The L6 → L7 → L8 triplet completes the picture of why deep RL took its current shape:

  • L6 named the deadly triad (FA + BS + OP) as the failure mode.
  • L7 showed the off-policy resolution: DQN’s engineering tricks (replay buffer, target net, double-Q) patch each leg of the triad.
  • L8 shows the on-policy resolution: PPO avoids the off-policy leg by construction, clips per-epoch policy change, gets the trust-region effect without TRPO’s constrained-optimization machinery.

These two resolutions explain the current algorithm zoo. Discrete-action games (Atari, Go) → Q-family (DQN, Rainbow). Continuous control (robotics, MuJoCo) → actor-critic (SAC, PPO). LLM fine-tuning (RLHF) → PPO. Each algorithm choice maps to which legs of the triad you’re willing to engineer around vs avoid by construction.

For one (s, a) pair with A = +1 and ε = 0.2:

  • r = 1.0: L^CLIP = 1.0 (no clip).
  • r = 1.2: L^CLIP = 1.2 (boundary).
  • r = 1.5: L^CLIP = 1.2 (clipped; gradient zero beyond this).
  • r = 2.0: L^CLIP = 1.2 (clipped; gradient zero).

For A = -1 and ε = 0.2:

  • r = 0.5: L^CLIP = -0.8 (clipped to floor).
  • r = 1.0: L^CLIP = -1.0 (no clip).
  • r = 1.5: L^CLIP = -1.5 (unclipped; full loss registered).

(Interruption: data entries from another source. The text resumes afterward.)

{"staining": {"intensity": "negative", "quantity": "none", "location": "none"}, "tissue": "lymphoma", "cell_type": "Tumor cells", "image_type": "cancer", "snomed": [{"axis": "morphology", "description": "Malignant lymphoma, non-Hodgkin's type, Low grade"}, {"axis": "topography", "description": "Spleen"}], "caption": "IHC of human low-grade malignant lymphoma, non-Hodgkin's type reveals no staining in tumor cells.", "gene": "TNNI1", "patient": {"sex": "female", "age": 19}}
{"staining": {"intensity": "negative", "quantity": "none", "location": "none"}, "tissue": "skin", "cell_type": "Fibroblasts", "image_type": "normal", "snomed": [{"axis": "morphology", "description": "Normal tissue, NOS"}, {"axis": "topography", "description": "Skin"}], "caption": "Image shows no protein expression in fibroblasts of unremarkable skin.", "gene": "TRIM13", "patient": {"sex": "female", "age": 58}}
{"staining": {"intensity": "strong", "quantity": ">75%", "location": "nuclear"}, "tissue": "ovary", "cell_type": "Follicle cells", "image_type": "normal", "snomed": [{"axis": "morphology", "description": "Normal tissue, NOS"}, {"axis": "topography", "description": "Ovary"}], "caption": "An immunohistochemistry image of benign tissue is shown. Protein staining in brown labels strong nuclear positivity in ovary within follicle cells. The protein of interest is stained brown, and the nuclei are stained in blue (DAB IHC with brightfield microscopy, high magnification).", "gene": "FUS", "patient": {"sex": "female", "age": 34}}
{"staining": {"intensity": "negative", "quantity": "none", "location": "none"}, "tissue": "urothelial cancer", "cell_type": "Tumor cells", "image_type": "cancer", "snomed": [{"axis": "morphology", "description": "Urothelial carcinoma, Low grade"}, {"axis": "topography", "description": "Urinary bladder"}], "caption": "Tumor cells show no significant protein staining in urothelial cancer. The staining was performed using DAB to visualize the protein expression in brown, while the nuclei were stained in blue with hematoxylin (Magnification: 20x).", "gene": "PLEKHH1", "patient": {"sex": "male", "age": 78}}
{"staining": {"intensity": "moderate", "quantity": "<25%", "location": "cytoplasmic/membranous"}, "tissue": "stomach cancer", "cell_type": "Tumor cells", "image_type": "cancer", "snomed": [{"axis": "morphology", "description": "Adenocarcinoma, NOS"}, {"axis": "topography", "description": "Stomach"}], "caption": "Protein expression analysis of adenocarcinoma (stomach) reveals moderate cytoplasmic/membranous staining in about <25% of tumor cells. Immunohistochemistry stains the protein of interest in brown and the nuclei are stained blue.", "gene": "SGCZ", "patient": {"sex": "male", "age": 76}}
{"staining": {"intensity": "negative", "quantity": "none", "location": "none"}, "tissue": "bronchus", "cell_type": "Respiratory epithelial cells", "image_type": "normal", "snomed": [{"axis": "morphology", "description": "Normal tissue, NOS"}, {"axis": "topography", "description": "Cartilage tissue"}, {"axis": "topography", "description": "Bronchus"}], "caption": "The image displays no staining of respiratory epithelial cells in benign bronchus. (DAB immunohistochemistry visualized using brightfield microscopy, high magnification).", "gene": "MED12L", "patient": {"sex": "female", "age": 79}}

The asymmetry on the r > 1.2 row for A = -1 is what makes PPO conservative without being timid. The optimizer always pays for clearly bad moves; it just never gets bonus credit for over-aggressive good moves.

  • Previous (Lesson 7): DQN. Off-policy resolution via engineering.
  • This lesson: PPO. On-policy resolution via clipping.
  • Next (Lesson 9): Model-based RL: learning a model P(s' | s, a). The P branch of the dispatch table; the third major family alongside policy and value methods.
  • Later (Lesson 13): RLHF deep-dive. PPO applied to language model fine-tuning, with the KL-to-pretrained term added on top.

PPO is the algorithm that made deep RL practical for production systems by trading TRPO’s theoretical tightness for engineering simplicity. The clipped surrogate is the workhorse; the asymmetric design is what makes it work. Every LLM you have ever interacted with that was finetuned for instructions used a variant of this algorithm to learn from human preferences.